# Your tasks
1. From the passage on newborn sleep, list the brain structures it names as part of the development of the sleep/wakefulness cycle.
2. Extend the passage on newborn sleep, picking up after its final sentence.

[Document extract]

Movements, blinking, smiles, and nonspecific facial movements can be observed during active sleep. Jerking and twitching occur at the onset of sleep, which should not be interpreted as pathological. This sleep is not equivalent to REM in older children. While there are common phenomena, studies in newborn rats have found that lesions in the nuclei of the anterior raphe result in either the absence of rapid eye movement (REM) at the adult stage or no alteration, depending on the gestational age when the lesions occur. Given the above, it is unclear if REM sleep emerges subsequently as an independent stage per se. Non-REM (NREM) or slow-wave sleep is not present in newborns. It develops between the second and sixth weeks after birth, parallel to the appearance of greater brain voltages. Quiet sleep in newborns is equivalent to NREM.

The development of the sleep/wakefulness cycle in the brain includes the mesencephalic reticular formation, the posterior hypothalamus, and the medullary magnocellular nucleus. These structures are present at birth and, over the course of the first year of life, they mature concomitantly with their myelination, which begins with the posterior structures and proceeds anteriorly through the cerebral cortex.

There is evidence from animal models that somatostatin promotes the development of REM sleep. It is detectable in human at 120 days of gestation. This hormone reaches its maximum concentration at birth, whereupon it decreases progressively until it reaches 15–30% of its initial concentration in adulthood. However, because numerous neurotransmitters have been identified in different species of mammals, it is not clear which of these is responsible for the development and differentiation of sleep in humans. Among the neurotransmitters involved in the sleep/wakefulness cycle are glutamate, glycine, and γ-aminobutyric acid (GABA).

An electroencephalography (EEG) study of newborns should include at least 16 channels. The reading is highly complex and distinctly different from one for an adult, in terms of both voltage and EEG morphology. A premature patient can demonstrate periods of bursts of delta activity, followed by more than 25 μV of amplitude. This has classically been called an alternating trace pattern.

[/Document extract]
[Data extract]

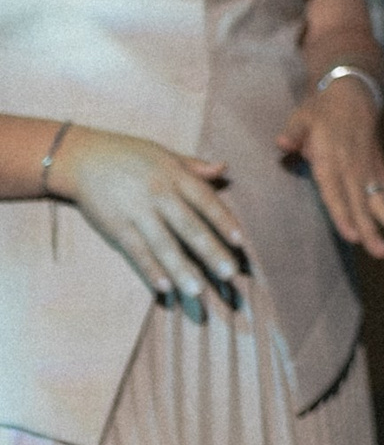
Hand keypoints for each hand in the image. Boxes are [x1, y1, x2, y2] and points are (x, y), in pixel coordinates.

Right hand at [49, 125, 251, 319]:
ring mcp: (137, 212)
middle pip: (190, 227)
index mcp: (175, 176)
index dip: (224, 221)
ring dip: (182, 269)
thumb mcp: (164, 154)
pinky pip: (137, 251)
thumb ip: (194, 166)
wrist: (83, 157)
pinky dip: (150, 269)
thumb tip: (224, 168)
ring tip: (197, 291)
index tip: (240, 242)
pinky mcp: (117, 227)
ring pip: (164, 245)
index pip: (206, 201)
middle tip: (229, 273)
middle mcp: (160, 194)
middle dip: (210, 251)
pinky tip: (164, 287)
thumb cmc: (128, 154)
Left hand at [276, 76, 383, 253]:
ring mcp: (368, 169)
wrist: (352, 93)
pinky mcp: (378, 168)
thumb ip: (293, 133)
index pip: (335, 193)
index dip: (343, 215)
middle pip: (361, 204)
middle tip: (382, 252)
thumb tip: (282, 143)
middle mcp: (352, 168)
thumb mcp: (302, 118)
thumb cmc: (321, 110)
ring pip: (381, 199)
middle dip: (372, 229)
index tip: (353, 236)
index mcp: (330, 160)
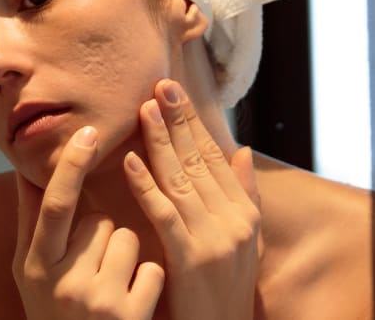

[/Data extract]

# Answers
1.
- Mesencephalic reticular formation
- Posterior hypothalamus
- Medullary magnocellular nucleus

2.
The tracé discontinue refers to a discontinuous pattern of alternating bursts of activity and intervals of apparent inactivity, which can be seen in premature newborns of less than 32 weeks of gestational age. This pattern has an amplitude of less than 25 μV and is transformed into quiet sleep at 36 weeks. At around 36 weeks the pattern termed “continuous slow-wave sleep” emerges, which predominates by 36 weeks (Table 5.1).

Table 5.1 Description of sleep patterns of newborns and premature newborns

Bilateral synchrony has bimodal development; it is initially synchronic (until 30 weeks of gestational age), then becomes 25% asynchronic at up to 35 weeks, and then becomes synchronic again at 40 weeks. The symmetry is considered normal if the ratio of the interhemispheric amplitude is no greater than 2:1.

Newborns

There are many sleep-related situations in the neonatal period that can be stressful for parents or caregivers. The normal sleep patterns at this age should be explained to them, with screening to identify postpartum depression among mothers. One of the most common questions relates to the impression of inversion of the sleep–wakefulness cycle between night and day.

At birth, babies have a very basic and initial circadian rhythm that is sensitive to changes in light in relation to melatonin secretion. Although parents may not note a significant difference in the distribution of hours of sleep between day and night, it has been demonstrated that there is a tendency from the first days of life for the baby to sleep more during night hours. It is estimated that term newborns sleep on average for 16 hours a day. Newborns present a polycyclic pattern that ranges between 1 and 4 hours, with the need for feeding between the cycles. The alternation between the sleep stages is shorter in newborns—on average, 50–60 minutes—in contrast to the 90-minute alternation in adults.

It is estimated that 50% of newborn sleep is REM and that REM sleep latency is shorter in newborns than in adults.

A sleep anamnesis of a newborn should include:

  1. 1.

    Gestational age and neonatal complications

  2. 2.

    Complications of the birth

  3. 3.

    Admissions to neonatological care

  4. 4.

    Presence of apnea or family history of any apparent life-threatening events (ALTEs; events that put the infant’s life at risk, in the eyes of the observer) or sudden death syndrome

  5. 5.

    Environment for sleeping: where, how much, and how the baby sleeps; shared bed, exposure to smoking

  6. 6.

    Safe environment for sleeping: separate and strong crib, absence of stuffed animals or pillows, sleeping on her or his back, avoidance of soft surfaces to avoid the risk of suffocation

  7. 7.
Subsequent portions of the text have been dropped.